Little Switzerland is an unincorporated community in McDowell and Mitchell counties of North Carolina, United States. It is located along North Carolina Highway 226A (NC 226A) off the Blue Ridge Parkway, directly north of Marion and south of Spruce Pine. The elevation is 3468 ft above sea level.

At this location, in 1909, the "Switzerland Company" was founded by North Carolina State Supreme Court Justice Heriot Clarkson to construct a resort village. Covenants in the rules included no alcohol and one house per lot.

==History==
On January 17, 1964, the Switzerland Company filed a suit against the construction of the Blue Ridge Parkway noting that it was seeking a right of way of 800 feet wide through the resort and were not paying an adequate amount. The suit was settled with the Parkway getting 200 feet wide access and paying $25,000. It is now the narrowest point on the Parkway in North Carolina. The access to the Switzerland Inn is one of only two commercial access roads on the parkway; the other being Pisgah Inn at mile post 408. There were other skirmishes between the resort and parkway including the parkway closing the road to Kilmichael (pronounced Kill-michael) Tower built by Little Switzerland atop Grassy Mountain. Little Switzerland lost the fight and the tower fell into disrepair. Its base has since been turned into a vacation rental.

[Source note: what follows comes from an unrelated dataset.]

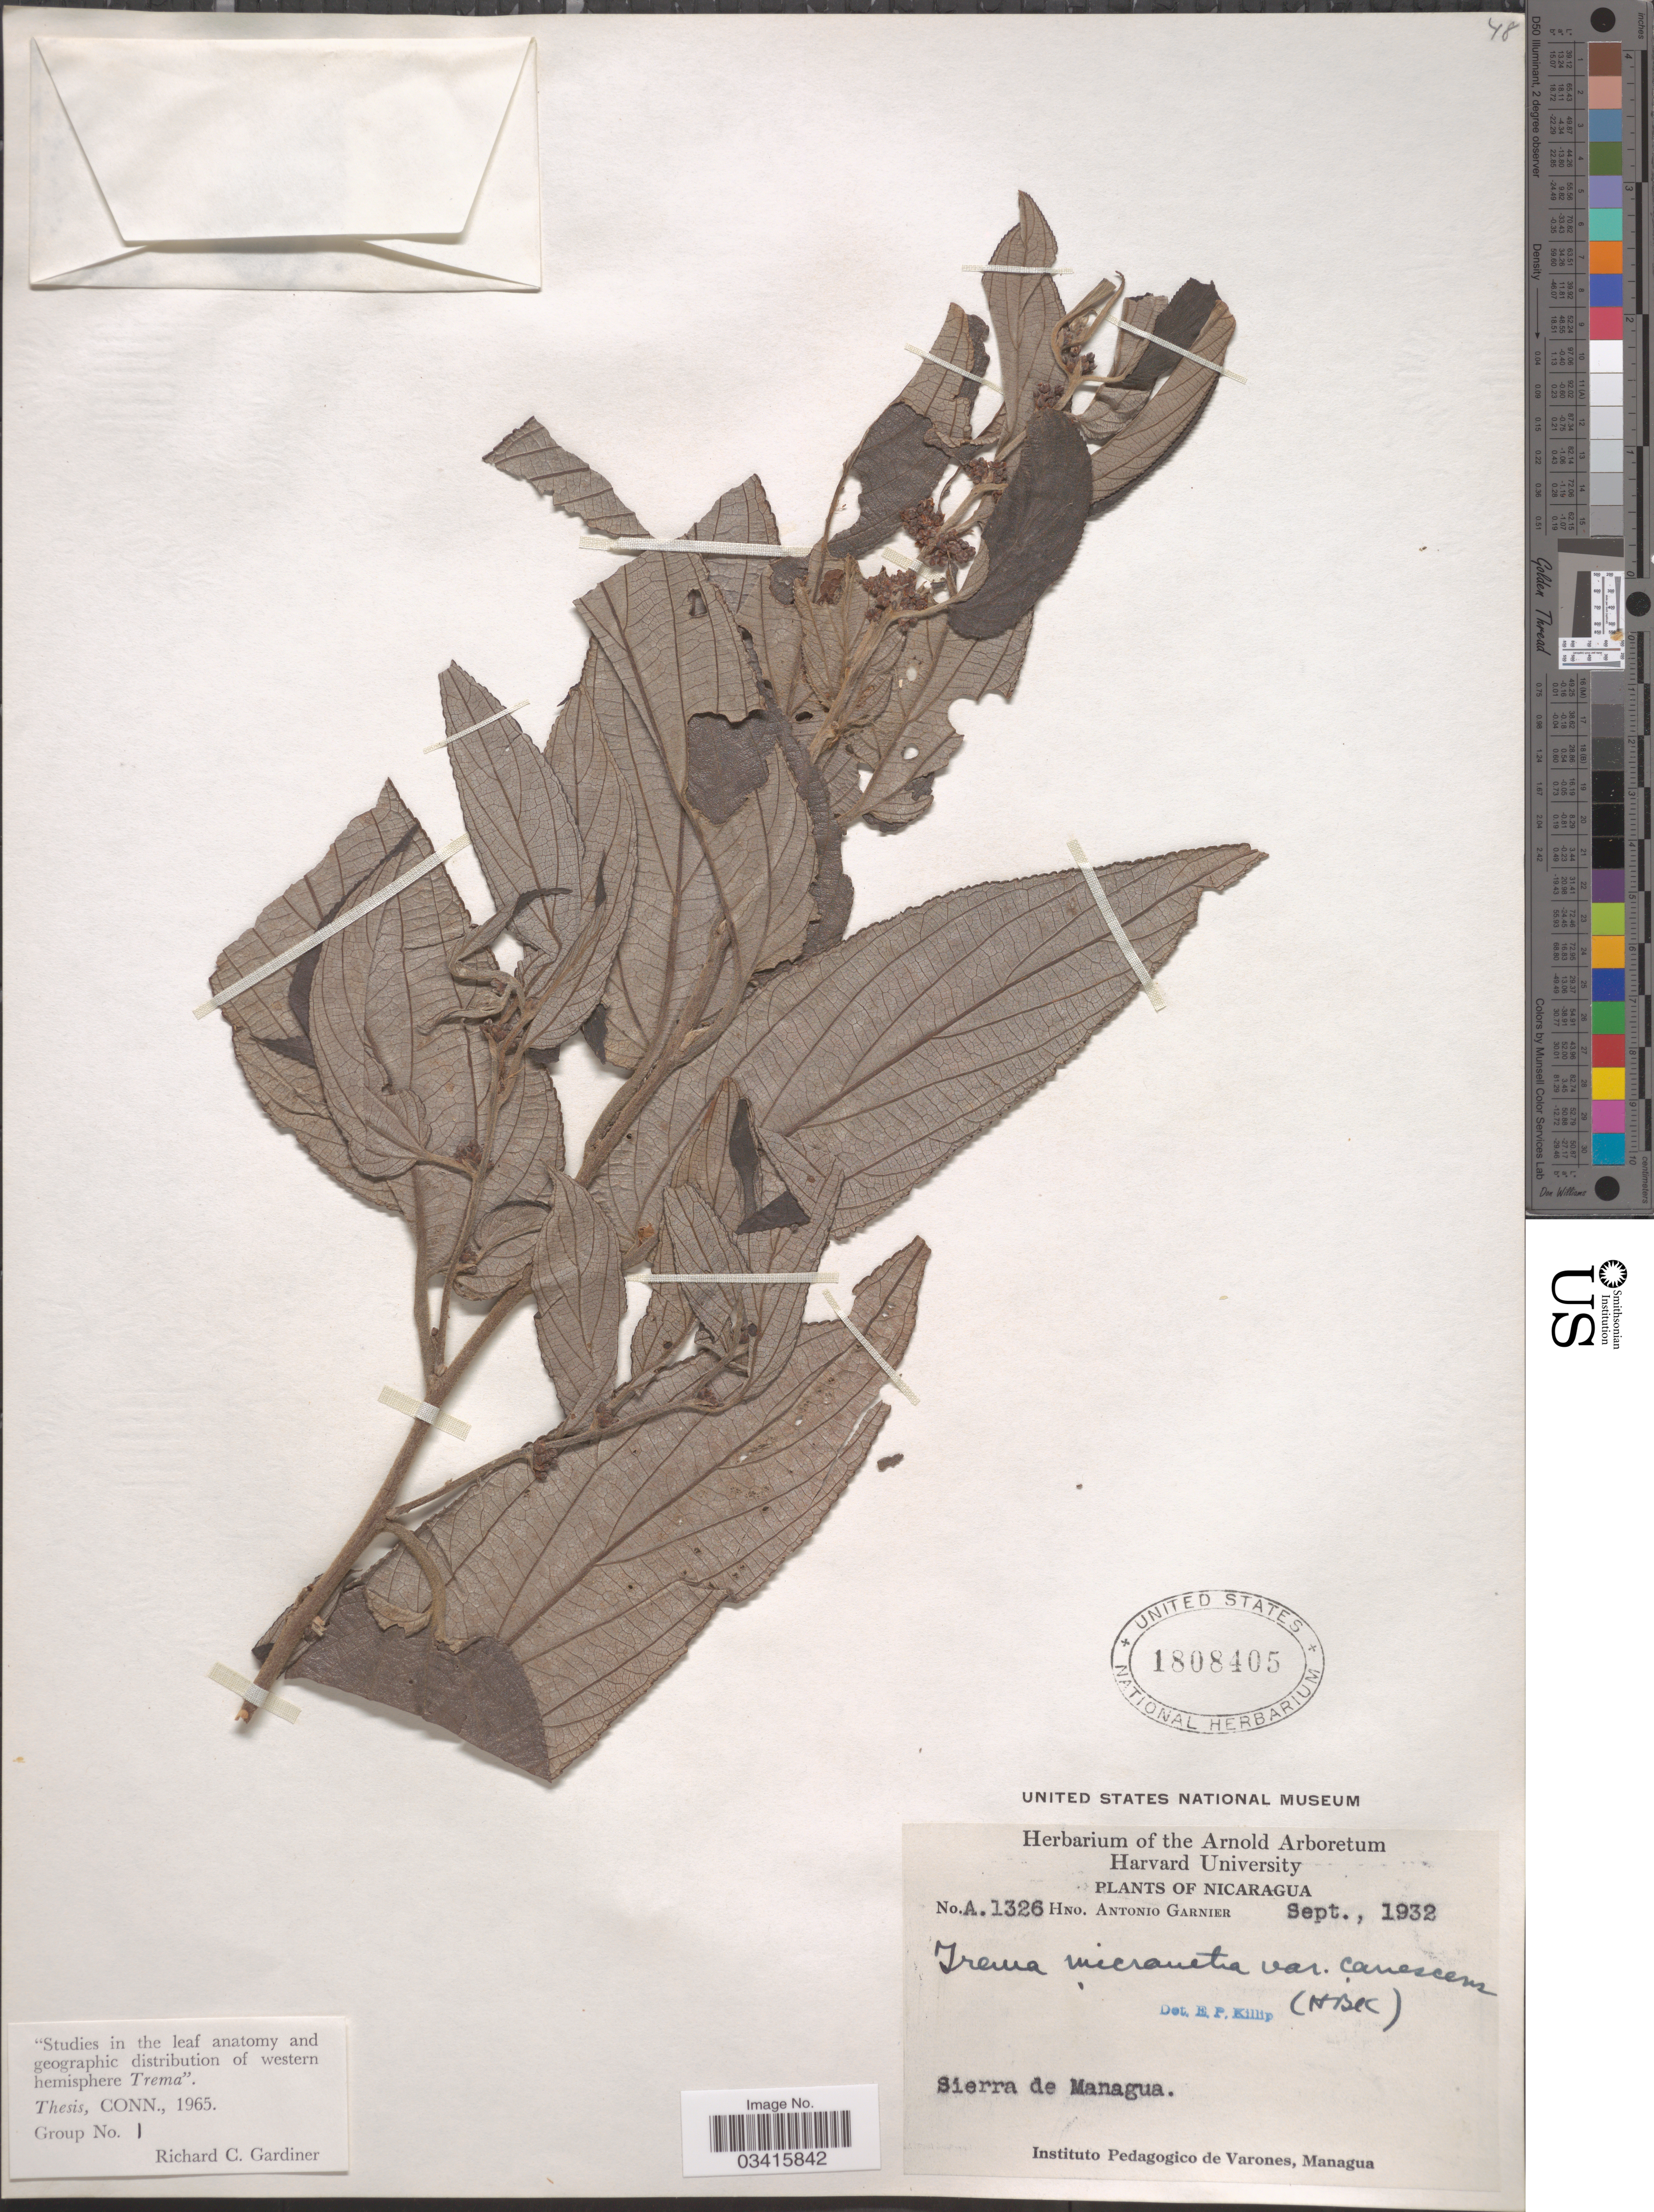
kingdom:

The group got the Carolina, Clinchfield, and Ohio Railroad to locate a station approximately 4 miles from the community. They built a toll road to it - Etchoe (pronounced Et-chō) Pass Road. The tolls did not last long although the booths are still visible. It is now NC 226A.

The original Switzerland Inn was razed in the 1960s and a modern motor court was built by William Cessna.

Its naming illustrates the gradual change in meaning of the 19th century term little Switzerland from an area of limestone formations to one of mountainous appearance.

The Church of the Resurrection was added to the National Register of Historic Places in 1999.